* **GIVEN DATA**
- Opening Delimiter -
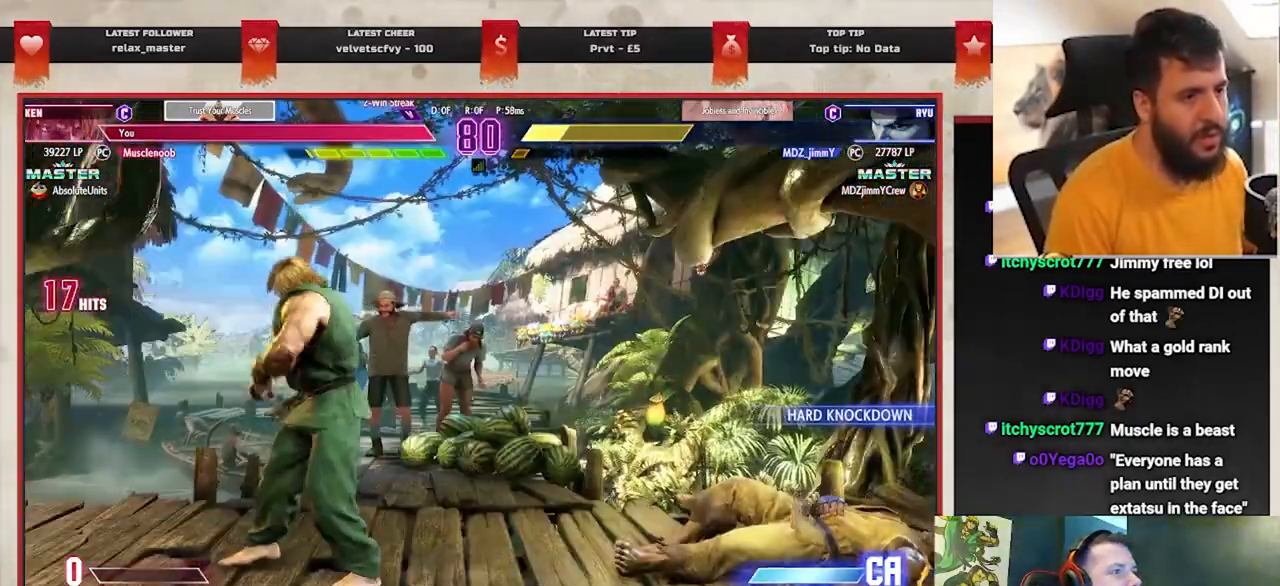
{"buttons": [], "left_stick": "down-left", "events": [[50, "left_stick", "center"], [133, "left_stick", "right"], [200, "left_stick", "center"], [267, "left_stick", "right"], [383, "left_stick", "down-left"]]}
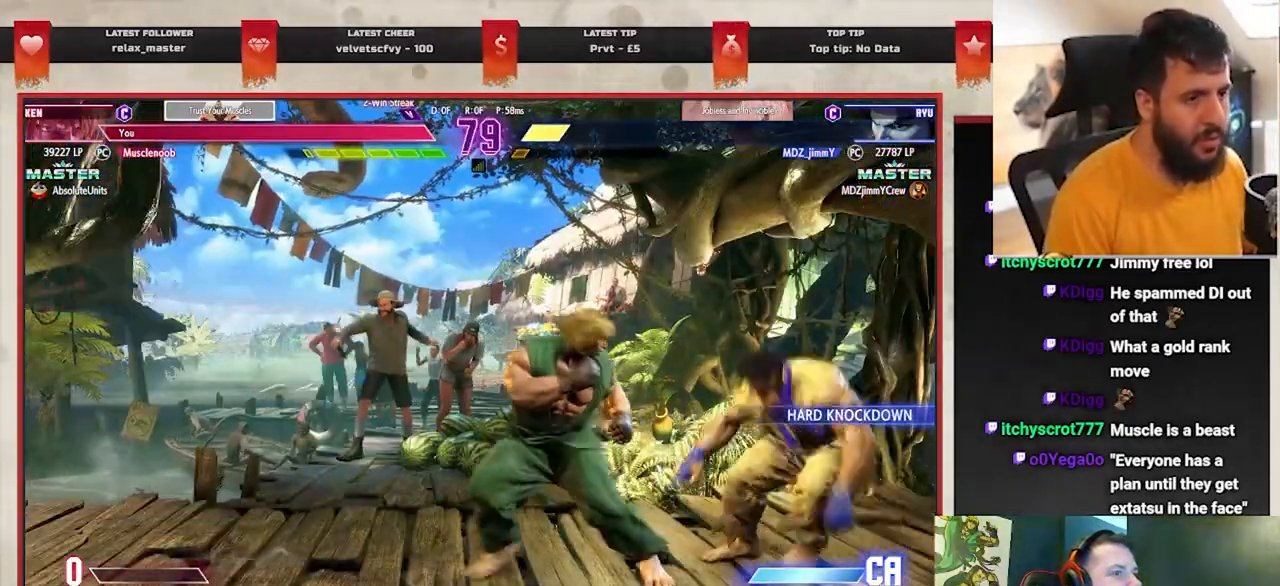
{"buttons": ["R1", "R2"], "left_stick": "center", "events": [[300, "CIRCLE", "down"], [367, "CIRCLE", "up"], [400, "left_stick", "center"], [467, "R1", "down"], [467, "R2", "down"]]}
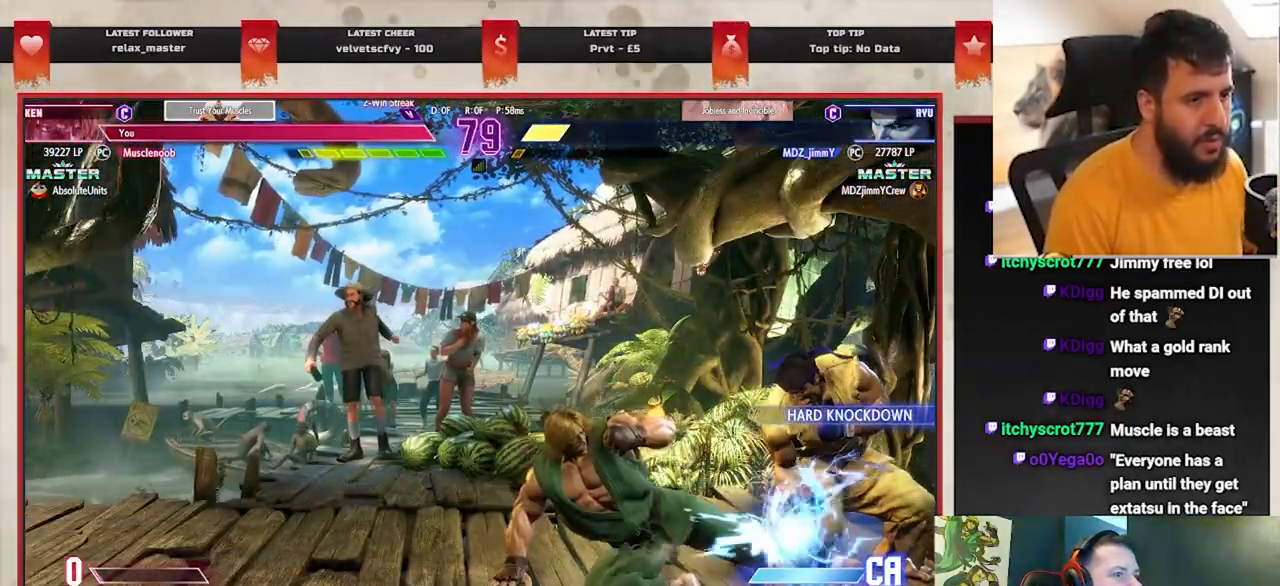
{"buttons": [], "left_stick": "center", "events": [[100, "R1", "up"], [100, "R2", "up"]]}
- Closing Delimiter -
* **REQUIREMENT**
Set down the data again, exactly, without images.

* **ANSWER BOX**
{"buttons": [], "left_stick": "down-left", "events": [[50, "left_stick", "center"], [133, "left_stick", "right"], [200, "left_stick", "center"], [267, "left_stick", "right"], [383, "left_stick", "down-left"]]}
{"buttons": ["R1", "R2"], "left_stick": "center", "events": [[300, "CIRCLE", "down"], [367, "CIRCLE", "up"], [400, "left_stick", "center"], [467, "R1", "down"], [467, "R2", "down"]]}
{"buttons": [], "left_stick": "center", "events": [[100, "R1", "up"], [100, "R2", "up"]]}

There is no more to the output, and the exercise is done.